====== Recorded data ======

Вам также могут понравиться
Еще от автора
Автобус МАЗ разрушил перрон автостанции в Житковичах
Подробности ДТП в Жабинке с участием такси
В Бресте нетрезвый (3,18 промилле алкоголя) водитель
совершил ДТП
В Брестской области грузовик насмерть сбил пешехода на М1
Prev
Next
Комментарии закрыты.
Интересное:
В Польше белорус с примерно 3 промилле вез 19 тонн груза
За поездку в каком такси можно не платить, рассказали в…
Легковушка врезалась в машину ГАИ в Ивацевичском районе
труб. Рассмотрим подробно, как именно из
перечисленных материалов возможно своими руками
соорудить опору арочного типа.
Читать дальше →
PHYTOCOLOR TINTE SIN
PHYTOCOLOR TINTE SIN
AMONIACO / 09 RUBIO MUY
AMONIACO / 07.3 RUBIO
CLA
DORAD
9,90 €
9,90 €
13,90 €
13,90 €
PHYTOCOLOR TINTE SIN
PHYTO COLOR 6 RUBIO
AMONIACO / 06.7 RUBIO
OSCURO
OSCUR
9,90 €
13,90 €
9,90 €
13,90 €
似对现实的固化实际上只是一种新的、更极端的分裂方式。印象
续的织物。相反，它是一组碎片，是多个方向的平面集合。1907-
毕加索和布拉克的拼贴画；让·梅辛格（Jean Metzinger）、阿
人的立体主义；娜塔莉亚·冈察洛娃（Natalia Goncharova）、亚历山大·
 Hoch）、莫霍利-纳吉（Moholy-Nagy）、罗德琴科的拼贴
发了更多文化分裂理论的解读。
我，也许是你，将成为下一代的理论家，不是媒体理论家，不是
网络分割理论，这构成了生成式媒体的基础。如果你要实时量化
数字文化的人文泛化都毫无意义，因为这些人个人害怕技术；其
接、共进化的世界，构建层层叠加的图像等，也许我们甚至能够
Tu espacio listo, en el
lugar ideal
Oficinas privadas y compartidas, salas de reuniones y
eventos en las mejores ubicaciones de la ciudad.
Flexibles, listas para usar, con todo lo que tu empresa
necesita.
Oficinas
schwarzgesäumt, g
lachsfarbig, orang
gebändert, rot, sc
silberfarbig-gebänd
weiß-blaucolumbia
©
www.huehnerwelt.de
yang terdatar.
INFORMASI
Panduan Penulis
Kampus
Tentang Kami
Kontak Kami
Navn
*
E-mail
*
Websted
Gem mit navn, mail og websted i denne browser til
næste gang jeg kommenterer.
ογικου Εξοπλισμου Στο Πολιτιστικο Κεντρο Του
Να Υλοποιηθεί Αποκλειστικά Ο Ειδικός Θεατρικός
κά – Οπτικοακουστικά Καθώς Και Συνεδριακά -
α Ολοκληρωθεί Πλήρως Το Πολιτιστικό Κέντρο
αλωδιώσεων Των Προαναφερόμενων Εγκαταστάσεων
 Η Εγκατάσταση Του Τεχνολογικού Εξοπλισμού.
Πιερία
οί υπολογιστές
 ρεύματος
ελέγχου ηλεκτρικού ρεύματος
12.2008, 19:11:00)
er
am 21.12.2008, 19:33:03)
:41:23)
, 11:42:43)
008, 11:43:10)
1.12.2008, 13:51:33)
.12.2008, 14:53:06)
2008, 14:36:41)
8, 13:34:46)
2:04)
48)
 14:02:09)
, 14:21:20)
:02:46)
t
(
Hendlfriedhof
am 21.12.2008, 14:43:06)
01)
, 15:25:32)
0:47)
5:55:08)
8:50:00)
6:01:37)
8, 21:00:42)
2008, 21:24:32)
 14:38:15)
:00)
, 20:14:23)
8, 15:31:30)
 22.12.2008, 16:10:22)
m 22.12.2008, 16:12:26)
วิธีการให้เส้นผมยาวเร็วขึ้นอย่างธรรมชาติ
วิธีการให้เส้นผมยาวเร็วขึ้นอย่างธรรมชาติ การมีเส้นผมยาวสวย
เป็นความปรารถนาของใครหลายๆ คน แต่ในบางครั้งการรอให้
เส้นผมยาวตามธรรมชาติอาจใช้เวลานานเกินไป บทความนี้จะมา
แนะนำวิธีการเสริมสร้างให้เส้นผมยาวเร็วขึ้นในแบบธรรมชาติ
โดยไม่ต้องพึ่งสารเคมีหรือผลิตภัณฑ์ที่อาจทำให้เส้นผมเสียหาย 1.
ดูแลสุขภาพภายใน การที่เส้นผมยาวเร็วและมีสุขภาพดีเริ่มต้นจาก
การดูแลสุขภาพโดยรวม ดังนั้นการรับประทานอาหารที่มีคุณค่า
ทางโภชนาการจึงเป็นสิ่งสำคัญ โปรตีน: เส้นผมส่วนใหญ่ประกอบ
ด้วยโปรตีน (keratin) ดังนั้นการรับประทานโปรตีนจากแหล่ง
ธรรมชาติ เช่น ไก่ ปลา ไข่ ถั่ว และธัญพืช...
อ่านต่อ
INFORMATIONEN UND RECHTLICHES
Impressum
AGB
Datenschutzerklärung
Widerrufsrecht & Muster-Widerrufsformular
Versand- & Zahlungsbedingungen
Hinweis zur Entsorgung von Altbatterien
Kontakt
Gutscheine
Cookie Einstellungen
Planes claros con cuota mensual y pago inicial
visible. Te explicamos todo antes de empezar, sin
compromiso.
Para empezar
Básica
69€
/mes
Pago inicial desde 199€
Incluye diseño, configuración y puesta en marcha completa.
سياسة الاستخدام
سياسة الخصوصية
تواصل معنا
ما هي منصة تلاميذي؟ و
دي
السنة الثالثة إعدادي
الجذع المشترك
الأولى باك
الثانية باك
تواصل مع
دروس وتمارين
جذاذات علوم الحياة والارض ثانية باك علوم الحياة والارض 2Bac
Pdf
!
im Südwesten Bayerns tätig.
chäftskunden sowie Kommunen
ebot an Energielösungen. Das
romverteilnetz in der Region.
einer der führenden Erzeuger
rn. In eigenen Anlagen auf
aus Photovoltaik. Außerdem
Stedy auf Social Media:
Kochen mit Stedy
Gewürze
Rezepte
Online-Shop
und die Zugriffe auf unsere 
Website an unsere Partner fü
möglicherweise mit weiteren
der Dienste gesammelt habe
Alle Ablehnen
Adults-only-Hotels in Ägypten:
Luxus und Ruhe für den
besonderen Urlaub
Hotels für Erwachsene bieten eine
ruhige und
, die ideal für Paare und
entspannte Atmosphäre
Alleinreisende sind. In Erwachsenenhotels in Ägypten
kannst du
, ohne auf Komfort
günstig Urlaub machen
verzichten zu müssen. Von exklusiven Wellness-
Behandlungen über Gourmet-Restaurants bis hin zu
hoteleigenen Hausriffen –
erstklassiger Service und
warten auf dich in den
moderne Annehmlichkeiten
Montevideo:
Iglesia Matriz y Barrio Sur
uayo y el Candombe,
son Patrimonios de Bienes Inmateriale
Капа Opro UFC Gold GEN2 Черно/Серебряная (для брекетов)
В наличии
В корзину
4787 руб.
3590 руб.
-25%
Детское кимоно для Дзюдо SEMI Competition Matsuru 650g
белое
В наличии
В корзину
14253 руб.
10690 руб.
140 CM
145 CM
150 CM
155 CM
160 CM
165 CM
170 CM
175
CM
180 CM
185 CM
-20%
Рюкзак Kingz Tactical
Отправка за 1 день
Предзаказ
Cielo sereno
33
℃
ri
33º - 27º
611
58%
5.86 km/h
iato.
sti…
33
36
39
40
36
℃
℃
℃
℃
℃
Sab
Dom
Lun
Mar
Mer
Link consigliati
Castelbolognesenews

======

**Prompt:** Reproduce the data in full, exactly as presented.

**Exercise result:**
Вам также могут понравиться
Еще от автора
Автобус МАЗ разрушил перрон автостанции в Житковичах
Подробности ДТП в Жабинке с участием такси
В Бресте нетрезвый (3,18 промилле алкоголя) водитель
совершил ДТП
В Брестской области грузовик насмерть сбил пешехода на М1
Prev
Next
Комментарии закрыты.
Интересное:
В Польше белорус с примерно 3 промилле вез 19 тонн груза
За поездку в каком такси можно не платить, рассказали в…
Легковушка врезалась в машину ГАИ в Ивацевичском районе
труб. Рассмотрим подробно, как именно из
перечисленных материалов возможно своими руками
соорудить опору арочного типа.
Читать дальше →
PHYTOCOLOR TINTE SIN
PHYTOCOLOR TINTE SIN
AMONIACO / 09 RUBIO MUY
AMONIACO / 07.3 RUBIO
CLA
DORAD
9,90 €
9,90 €
13,90 €
13,90 €
PHYTOCOLOR TINTE SIN
PHYTO COLOR 6 RUBIO
AMONIACO / 06.7 RUBIO
OSCURO
OSCUR
9,90 €
13,90 €
9,90 €
13,90 €
似对现实的固化实际上只是一种新的、更极端的分裂方式。印象
续的织物。相反，它是一组碎片，是多个方向的平面集合。1907-
毕加索和布拉克的拼贴画；让·梅辛格（Jean Metzinger）、阿
人的立体主义；娜塔莉亚·冈察洛娃（Natalia Goncharova）、亚历山大·
 Hoch）、莫霍利-纳吉（Moholy-Nagy）、罗德琴科的拼贴
发了更多文化分裂理论的解读。
我，也许是你，将成为下一代的理论家，不是媒体理论家，不是
网络分割理论，这构成了生成式媒体的基础。如果你要实时量化
数字文化的人文泛化都毫无意义，因为这些人个人害怕技术；其
接、共进化的世界，构建层层叠加的图像等，也许我们甚至能够
Tu espacio listo, en el
lugar ideal
Oficinas privadas y compartidas, salas de reuniones y
eventos en las mejores ubicaciones de la ciudad.
Flexibles, listas para usar, con todo lo que tu empresa
necesita.
Oficinas
schwarzgesäumt, g
lachsfarbig, orang
gebändert, rot, sc
silberfarbig-gebänd
weiß-blaucolumbia
©
www.huehnerwelt.de
yang terdatar.
INFORMASI
Panduan Penulis
Kampus
Tentang Kami
Kontak Kami
Navn
*
E-mail
*
Websted
Gem mit navn, mail og websted i denne browser til
næste gang jeg kommenterer.
ογικου Εξοπλισμου Στο Πολιτιστικο Κεντρο Του
Να Υλοποιηθεί Αποκλειστικά Ο Ειδικός Θεατρικός
κά – Οπτικοακουστικά Καθώς Και Συνεδριακά -
α Ολοκληρωθεί Πλήρως Το Πολιτιστικό Κέντρο
αλωδιώσεων Των Προαναφερόμενων Εγκαταστάσεων
 Η Εγκατάσταση Του Τεχνολογικού Εξοπλισμού.
Πιερία
οί υπολογιστές
 ρεύματος
ελέγχου ηλεκτρικού ρεύματος
12.2008, 19:11:00)
er
am 21.12.2008, 19:33:03)
:41:23)
, 11:42:43)
008, 11:43:10)
1.12.2008, 13:51:33)
.12.2008, 14:53:06)
2008, 14:36:41)
8, 13:34:46)
2:04)
48)
 14:02:09)
, 14:21:20)
:02:46)
t
(
Hendlfriedhof
am 21.12.2008, 14:43:06)
01)
, 15:25:32)
0:47)
5:55:08)
8:50:00)
6:01:37)
8, 21:00:42)
2008, 21:24:32)
 14:38:15)
:00)
, 20:14:23)
8, 15:31:30)
 22.12.2008, 16:10:22)
m 22.12.2008, 16:12:26)
วิธีการให้เส้นผมยาวเร็วขึ้นอย่างธรรมชาติ
วิธีการให้เส้นผมยาวเร็วขึ้นอย่างธรรมชาติ การมีเส้นผมยาวสวย
เป็นความปรารถนาของใครหลายๆ คน แต่ในบางครั้งการรอให้
เส้นผมยาวตามธรรมชาติอาจใช้เวลานานเกินไป บทความนี้จะมา
แนะนำวิธีการเสริมสร้างให้เส้นผมยาวเร็วขึ้นในแบบธรรมชาติ
โดยไม่ต้องพึ่งสารเคมีหรือผลิตภัณฑ์ที่อาจทำให้เส้นผมเสียหาย 1.
ดูแลสุขภาพภายใน การที่เส้นผมยาวเร็วและมีสุขภาพดีเริ่มต้นจาก
การดูแลสุขภาพโดยรวม ดังนั้นการรับประทานอาหารที่มีคุณค่า
ทางโภชนาการจึงเป็นสิ่งสำคัญ โปรตีน: เส้นผมส่วนใหญ่ประกอบ
ด้วยโปรตีน (keratin) ดังนั้นการรับประทานโปรตีนจากแหล่ง
ธรรมชาติ เช่น ไก่ ปลา ไข่ ถั่ว และธัญพืช...
อ่านต่อ
INFORMATIONEN UND RECHTLICHES
Impressum
AGB
Datenschutzerklärung
Widerrufsrecht & Muster-Widerrufsformular
Versand- & Zahlungsbedingungen
Hinweis zur Entsorgung von Altbatterien
Kontakt
Gutscheine
Cookie Einstellungen
Planes claros con cuota mensual y pago inicial
visible. Te explicamos todo antes de empezar, sin
compromiso.
Para empezar
Básica
69€
/mes
Pago inicial desde 199€
Incluye diseño, configuración y puesta en marcha completa.
سياسة الاستخدام
سياسة الخصوصية
تواصل معنا
ما هي منصة تلاميذي؟ و
دي
السنة الثالثة إعدادي
الجذع المشترك
الأولى باك
الثانية باك
تواصل مع
دروس وتمارين
جذاذات علوم الحياة والارض ثانية باك علوم الحياة والارض 2Bac
Pdf
!
im Südwesten Bayerns tätig.
chäftskunden sowie Kommunen
ebot an Energielösungen. Das
romverteilnetz in der Region.
einer der führenden Erzeuger
rn. In eigenen Anlagen auf
aus Photovoltaik. Außerdem
Stedy auf Social Media:
Kochen mit Stedy
Gewürze
Rezepte
Online-Shop
und die Zugriffe auf unsere 
Website an unsere Partner fü
möglicherweise mit weiteren
der Dienste gesammelt habe
Alle Ablehnen
Adults-only-Hotels in Ägypten:
Luxus und Ruhe für den
besonderen Urlaub
Hotels für Erwachsene bieten eine
ruhige und
, die ideal für Paare und
entspannte Atmosphäre
Alleinreisende sind. In Erwachsenenhotels in Ägypten
kannst du
, ohne auf Komfort
günstig Urlaub machen
verzichten zu müssen. Von exklusiven Wellness-
Behandlungen über Gourmet-Restaurants bis hin zu
hoteleigenen Hausriffen –
erstklassiger Service und
warten auf dich in den
moderne Annehmlichkeiten
Montevideo:
Iglesia Matriz y Barrio Sur
uayo y el Candombe,
son Patrimonios de Bienes Inmateriale
Капа Opro UFC Gold GEN2 Черно/Серебряная (для брекетов)
В наличии
В корзину
4787 руб.
3590 руб.
-25%
Детское кимоно для Дзюдо SEMI Competition Matsuru 650g
белое
В наличии
В корзину
14253 руб.
10690 руб.
140 CM
145 CM
150 CM
155 CM
160 CM
165 CM
170 CM
175
CM
180 CM
185 CM
-20%
Рюкзак Kingz Tactical
Отправка за 1 день
Предзаказ
Cielo sereno
33
℃
ri
33º - 27º
611
58%
5.86 km/h
iato.
sti…
33
36
39
40
36
℃
℃
℃
℃
℃
Sab
Dom
Lun
Mar
Mer
Link consigliati
Castelbolognesenews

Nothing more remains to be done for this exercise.